Being outside in the sunshine today meant that I also noticed the biodiversity in the insect world too and was thrilled to see a Meadow Argus butterfly visiting my mint blossoms
and a bee enjoying the red clover:
To reduce my energy consumption I stretched tablecloths that I’d washed straight onto the tables they’ll go on, and put them into the sun to dry – they dried so tightly on the tables that they don’t need ironing.
My political action was to finally turn my back on the world that has made me lust for one of those large stainless steel gas stoves…. the ones in all the gourmet magazines. We’ve been wondering how we’d go about switching to gas cooking because of its lower energy consumption and today the people next door threw out their old gas stove. It’s very, very, very unglam but it will work and will not require any new materials to be produced. We immediately picked it up and brought it home. Sigh. Sigh. Sigh.
The more I see other people’s vege gardens producing, the more I really want to get my own going……. at least its dug up now and we have seedlings sprouting to put in it! Now to just get hubby to bring home some organic matter to dig into it before we plant it out.

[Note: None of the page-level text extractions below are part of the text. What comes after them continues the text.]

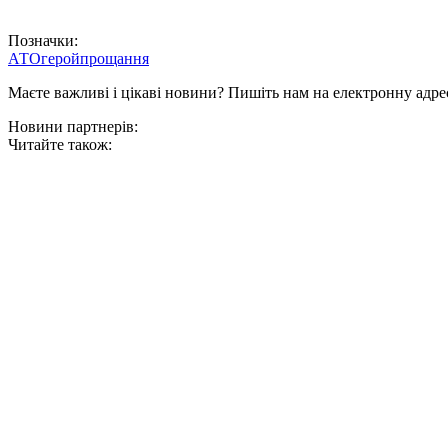
Позначки:
АТО
герой
прощання
Маєте важливі і цікаві новини? Пишіть нам на електронну адре
Новини партнерів:
Читайте також: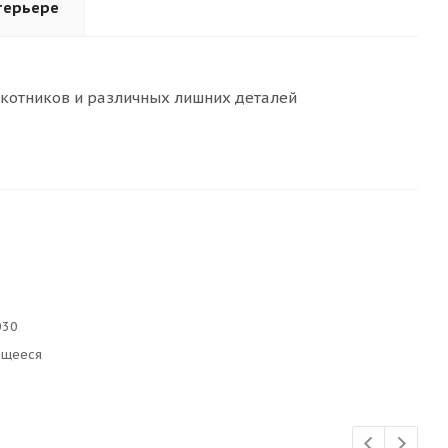
терьере
окотников и различных лишних деталей
030
ющееся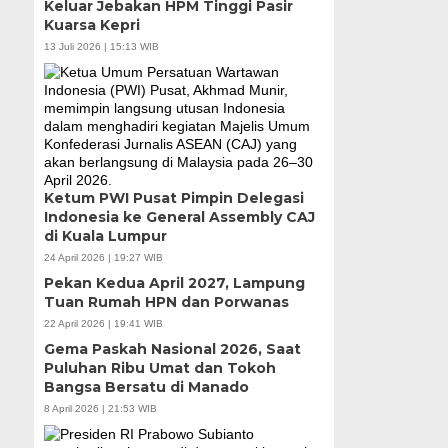
Keluar Jebakan HPM Tinggi Pasir
Kuarsa Kepri
13 Juli 2026 | 15:13 WIB
Ketum PWI Pusat Pimpin Delegasi
Indonesia ke General Assembly CAJ
di Kuala Lumpur
24 April 2026 | 19:27 WIB
Pekan Kedua April 2027, Lampung
Tuan Rumah HPN dan Porwanas
22 April 2026 | 19:41 WIB
Gema Paskah Nasional 2026, Saat
Puluhan Ribu Umat dan Tokoh
Bangsa Bersatu di Manado
8 April 2026 | 21:53 WIB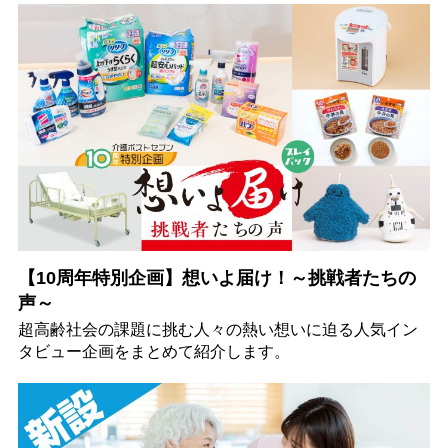
【10周年特別企画】想いよ届け！～挑戦者たちの
声～
超高齢社会の課題に挑む人々の熱い想いに迫る人気イン
タビュー企画をまとめて紹介します。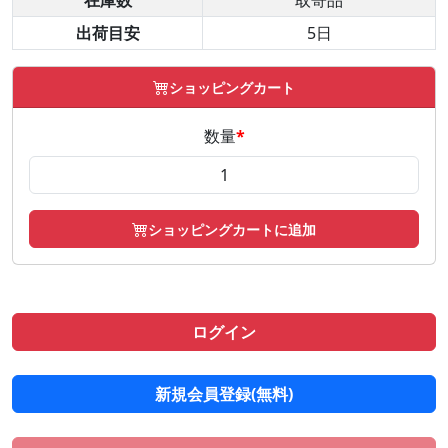
在庫数
取寄品
出荷目安
5日
ショッピングカート
数量
*
ショッピングカートに追加
ログイン
新規会員登録(無料)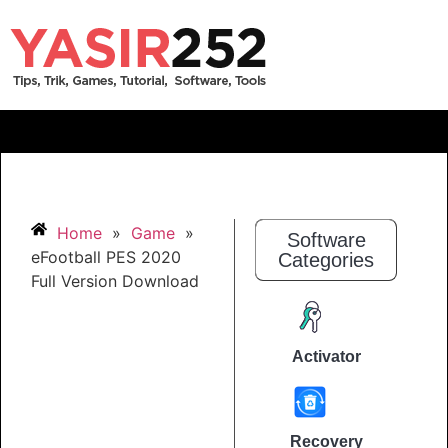
Home
»
Game
»
Software
eFootball PES 2020
Categories
Full Version Download
Activator
Recovery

It’s amazing isn’t it Bettina …. I’m exactly the same way … this really is one of the biggest grassroots (literally) movements ever … we’re all inspiring one another and then being rewarded by nature!
That pesticides in produce list is worth knowing about. I avoid buying imported for the sake of the food miles so I do wonder whether the results would be any different if the same sampling and testing were done here.

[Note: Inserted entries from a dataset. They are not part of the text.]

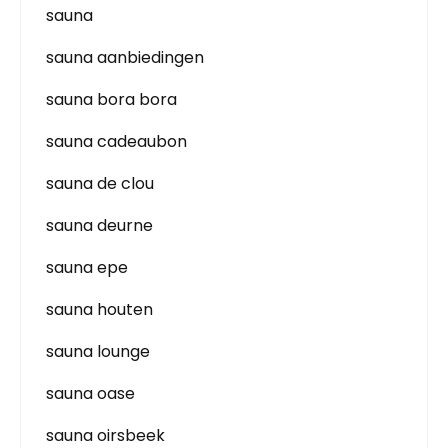
sauna
sauna aanbiedingen
sauna bora bora
sauna cadeaubon
sauna de clou
sauna deurne
sauna epe
sauna houten
sauna lounge
sauna oase
sauna oirsbeek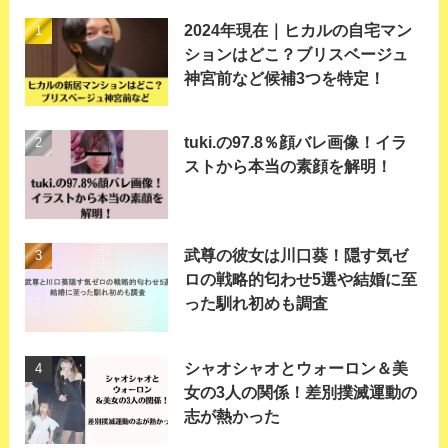
2024年現在｜ヒカルの自宅マン
ションはどこ？ブリスベージュ
神宮前など候補3つを特定！
tuki.の97.8％顔バレ画像！イラ
ストから本当の素顔を解明！
武尊の彼女は川口葵！隠す気ゼ
ロの戦略的匂わせ5選や結婚に至
った馴れ初めも調査
シャオシャオとウォーロン＆美
女の3人の関係！差別撲滅運動の
志が熱かった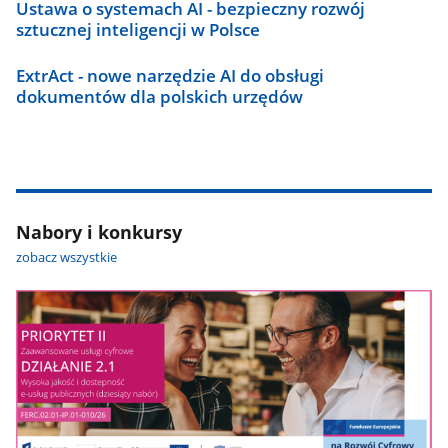
Ustawa o systemach AI - bezpieczny rozwój
sztucznej inteligencji w Polsce
ExtrAct - nowe narzędzie AI do obsługi
dokumentów dla polskich urzędów
Nabory i konkursy
zobacz wszystkie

Yes, I’d love to find a similar Australian list ….I’d heard that strawberries and potatoes were very high on the list in Australia with strawberries possibly the worst food to buy but I haven’t located an official list yet.
Bought strawberries usually don’t have much flavour anyway. I do have to be awfully quick to beat the slugs & bugs to the real ones though. My potatoes *look* OK so far. The real test will be come when I lift them.
Incidentally, have you had problems with this site? I’ve been getting “server not found” errors for a couple of days now.
Alas and alack! our server in New Zealand was completely down for 48 hours …. I think this is a foretaste of the future!
So relieved to be back online this morning.
here, here bettina i feel the same way. unfortunately in the adelaide at the moment we are experiencing both the longest heat wave in recorded history and an incredibly dry period. on another subject I once heard that lentils were pretty high on the list of pesticide use…
Gosh Ian I feel so sorry for you all in Adelaide …. I just heard that you can only water for 3 hours a week …. it must be almost impossible keeping your gardens alive …. unless of course you bucket your water …. how exhausting in that heat.
I tried to find out what lentils are sprayed with. They’re grown in Western Australia and I found this on the Dep. of Agriculture website – they’re often sprayed with herbicides but I’m not sure if they’re sprayed with anything else as well:
“Lentil crops can often ripen unevenly. Chemical desiccation will even out ripening and improve harvestability. Diquat based products (e.g. Reglone) are preferable where broadleaf weeds are dominant, while paraquat based products (e.g. Gramoxone 250) are preferred where grasses are dominant but withholding periods have to be watched.”
Currently I can’t get the article on Pesticides open but I will try again later. Pretty scary what we sometimes unknowingly eat. Also,I’m seriously worried about the impacts of genetic modification on our food plants.